In the records below, find the line with "right eye: (180, 370)"; retype that line and all the following lines through the end, exactly, and add nothing.

◇ ◇ ◇ ◇ ◇ ◇ ◇

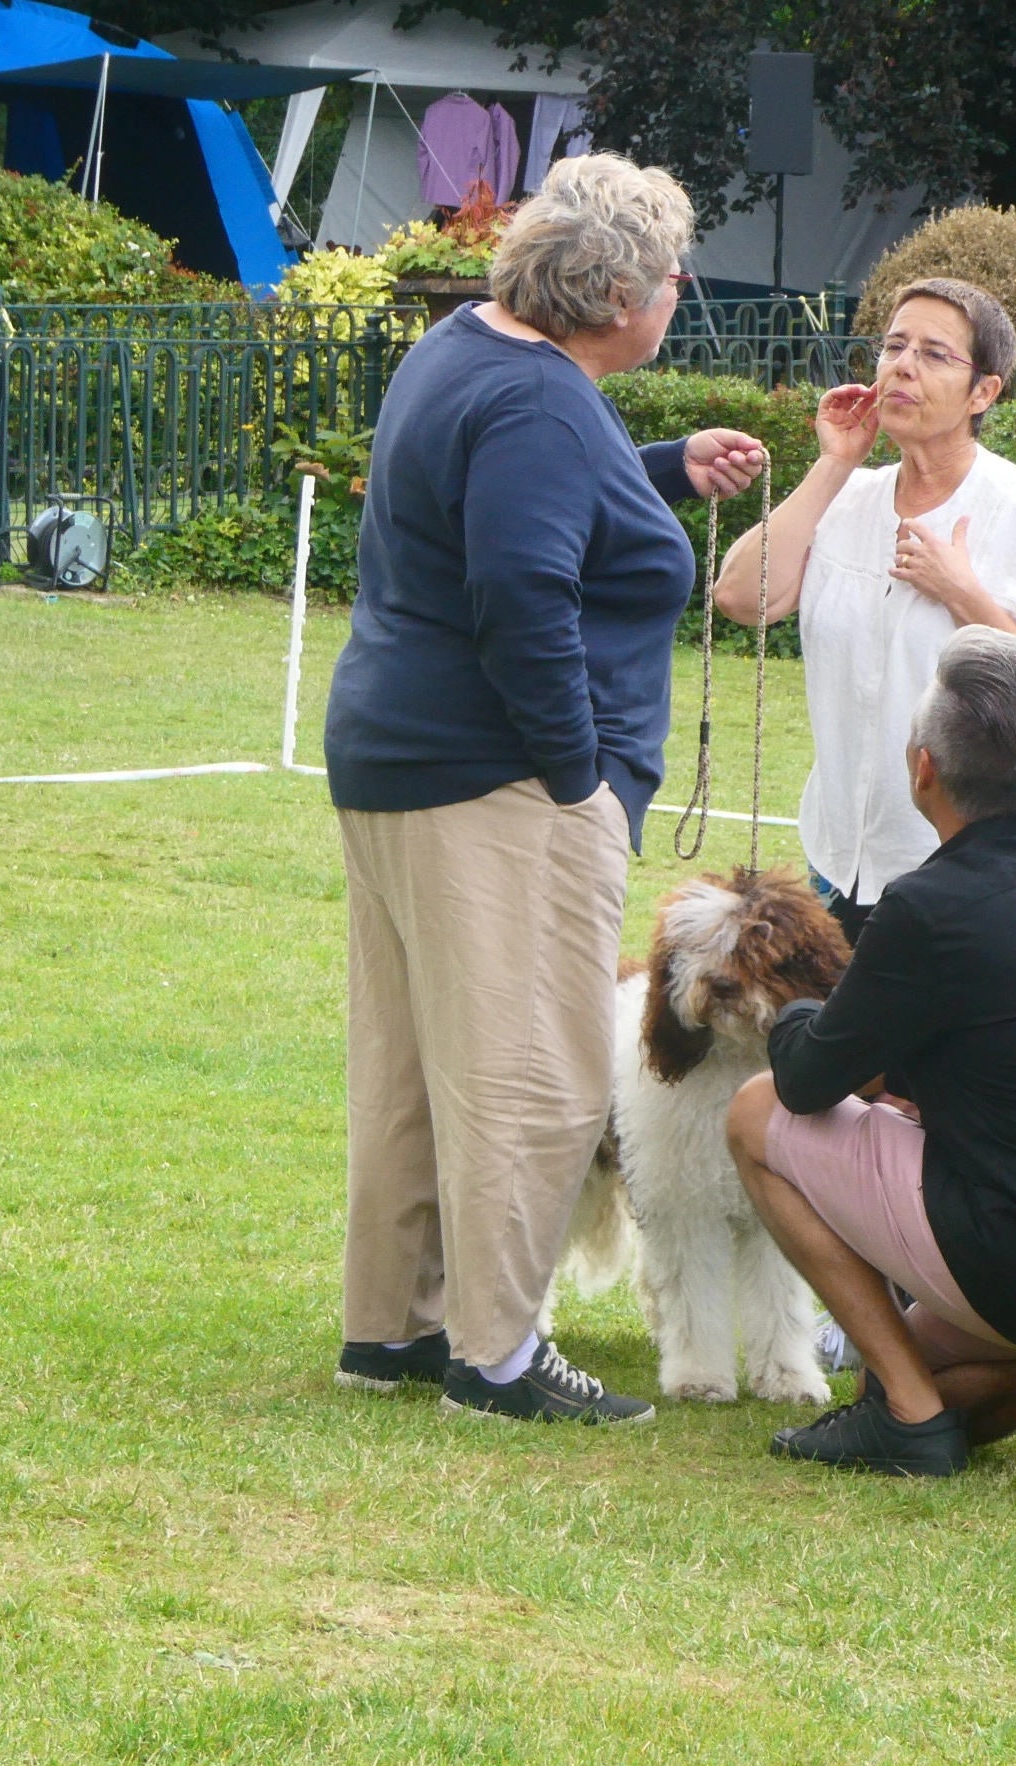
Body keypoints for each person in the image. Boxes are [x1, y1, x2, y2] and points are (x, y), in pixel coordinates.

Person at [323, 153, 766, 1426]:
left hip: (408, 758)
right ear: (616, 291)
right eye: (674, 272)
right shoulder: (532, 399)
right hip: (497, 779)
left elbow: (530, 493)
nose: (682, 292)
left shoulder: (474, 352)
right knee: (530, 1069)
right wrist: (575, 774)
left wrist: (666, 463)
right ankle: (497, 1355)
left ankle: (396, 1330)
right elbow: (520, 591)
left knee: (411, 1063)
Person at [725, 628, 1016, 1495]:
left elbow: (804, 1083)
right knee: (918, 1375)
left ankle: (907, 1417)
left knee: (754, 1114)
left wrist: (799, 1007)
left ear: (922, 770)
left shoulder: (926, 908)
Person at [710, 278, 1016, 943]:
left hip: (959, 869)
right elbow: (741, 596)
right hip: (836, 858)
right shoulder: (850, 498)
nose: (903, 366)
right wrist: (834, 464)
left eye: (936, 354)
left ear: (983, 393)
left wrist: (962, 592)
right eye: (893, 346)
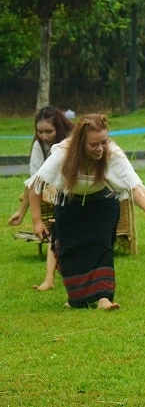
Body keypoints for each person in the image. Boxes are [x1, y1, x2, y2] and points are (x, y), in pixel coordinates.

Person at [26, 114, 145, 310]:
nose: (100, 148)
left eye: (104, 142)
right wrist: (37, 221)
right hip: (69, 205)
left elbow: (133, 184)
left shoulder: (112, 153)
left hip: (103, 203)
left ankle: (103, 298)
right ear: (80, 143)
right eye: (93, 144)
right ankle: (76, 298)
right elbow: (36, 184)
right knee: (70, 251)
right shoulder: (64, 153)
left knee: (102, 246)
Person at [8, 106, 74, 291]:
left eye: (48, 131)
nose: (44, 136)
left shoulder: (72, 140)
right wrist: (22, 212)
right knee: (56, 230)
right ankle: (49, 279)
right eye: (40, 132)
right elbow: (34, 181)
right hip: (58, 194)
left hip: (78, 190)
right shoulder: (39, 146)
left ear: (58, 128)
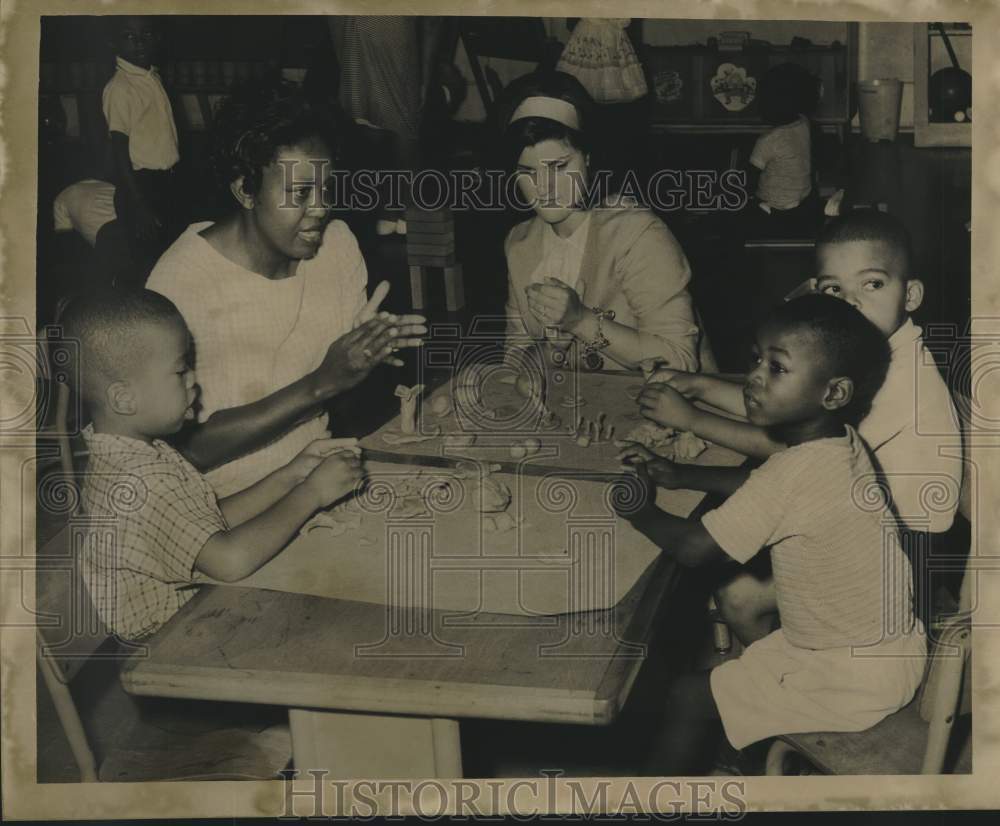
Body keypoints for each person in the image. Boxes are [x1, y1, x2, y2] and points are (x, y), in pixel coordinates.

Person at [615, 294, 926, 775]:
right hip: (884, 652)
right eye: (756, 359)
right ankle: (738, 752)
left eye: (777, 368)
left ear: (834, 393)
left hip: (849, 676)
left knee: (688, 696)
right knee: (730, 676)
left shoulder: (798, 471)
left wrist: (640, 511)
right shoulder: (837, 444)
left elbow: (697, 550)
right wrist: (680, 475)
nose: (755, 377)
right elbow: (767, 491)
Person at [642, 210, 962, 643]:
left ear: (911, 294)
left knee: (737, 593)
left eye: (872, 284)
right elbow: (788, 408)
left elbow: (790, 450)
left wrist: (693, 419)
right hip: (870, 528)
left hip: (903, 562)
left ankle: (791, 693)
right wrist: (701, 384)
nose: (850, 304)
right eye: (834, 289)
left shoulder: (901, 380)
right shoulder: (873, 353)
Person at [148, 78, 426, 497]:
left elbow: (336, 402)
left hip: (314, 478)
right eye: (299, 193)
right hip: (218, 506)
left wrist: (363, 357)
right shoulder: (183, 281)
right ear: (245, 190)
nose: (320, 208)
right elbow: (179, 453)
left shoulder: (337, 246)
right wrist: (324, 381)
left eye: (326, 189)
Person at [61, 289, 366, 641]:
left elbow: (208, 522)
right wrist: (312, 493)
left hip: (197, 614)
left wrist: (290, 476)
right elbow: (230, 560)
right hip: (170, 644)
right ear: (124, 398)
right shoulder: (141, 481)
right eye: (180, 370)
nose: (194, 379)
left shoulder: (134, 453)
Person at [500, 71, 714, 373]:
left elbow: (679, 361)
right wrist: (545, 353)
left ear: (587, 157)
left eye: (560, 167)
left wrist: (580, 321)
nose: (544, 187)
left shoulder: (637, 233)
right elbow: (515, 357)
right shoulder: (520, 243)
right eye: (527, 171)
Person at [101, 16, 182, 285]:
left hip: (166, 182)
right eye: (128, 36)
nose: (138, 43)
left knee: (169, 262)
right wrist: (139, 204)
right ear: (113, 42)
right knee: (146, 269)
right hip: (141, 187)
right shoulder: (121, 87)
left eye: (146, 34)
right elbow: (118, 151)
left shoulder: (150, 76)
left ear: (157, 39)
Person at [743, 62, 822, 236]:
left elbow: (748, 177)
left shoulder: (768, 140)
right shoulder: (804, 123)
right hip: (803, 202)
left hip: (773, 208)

◇ ◇ ◇ ◇ ◇ ◇ ◇

- [Written solution]
right eye: (180, 370)
nose: (194, 379)
left shoulder: (134, 453)
Person at [500, 71, 714, 373]:
left elbow: (679, 361)
right wrist: (545, 353)
left ear: (587, 157)
left eye: (560, 167)
left wrist: (580, 321)
nose: (544, 187)
left shoulder: (637, 233)
right elbow: (515, 357)
right shoulder: (520, 243)
right eye: (527, 171)
Person at [101, 16, 182, 285]:
left hip: (166, 182)
right eye: (128, 36)
nose: (138, 43)
left knee: (169, 262)
right wrist: (139, 204)
right ear: (113, 42)
right knee: (146, 269)
right hip: (141, 187)
right shoulder: (121, 87)
left eye: (146, 34)
right elbow: (118, 151)
left shoulder: (150, 76)
left ear: (157, 39)
Person at [743, 62, 822, 236]:
left elbow: (748, 177)
left shoulder: (768, 140)
right shoulder: (804, 123)
right hip: (803, 202)
left hip: (773, 208)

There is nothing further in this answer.